Entries taken from a collection:
=== Section Start ===

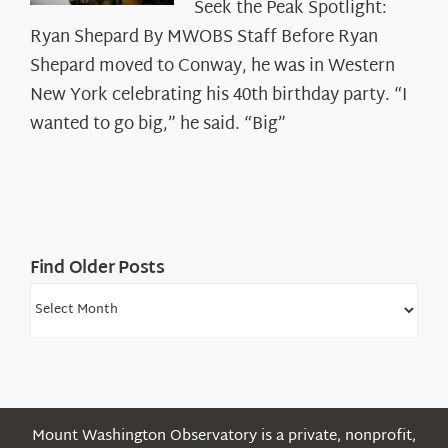
Seek the Peak Spotlight:
the
Ryan Shepard By MWOBS Staff Before Ryan
Peak
Spotlight:
Shepard moved to Conway, he was in Western
Ryan
New York celebrating his 40th birthday party. “I
Shepard
wanted to go big,” he said. “Big”
Find Older Posts
Find
Older
Posts
Mount Washington Observatory is a private, nonprofit,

=== Section End ===

ABOUT THIS EXERCISE →
Locate every line in the records above that contains the string "Ryan", and copy each one. Letter case counts.

EXERCISE RESPONSE →
Ryan Shepard By MWOBS Staff Before Ryan
Ryan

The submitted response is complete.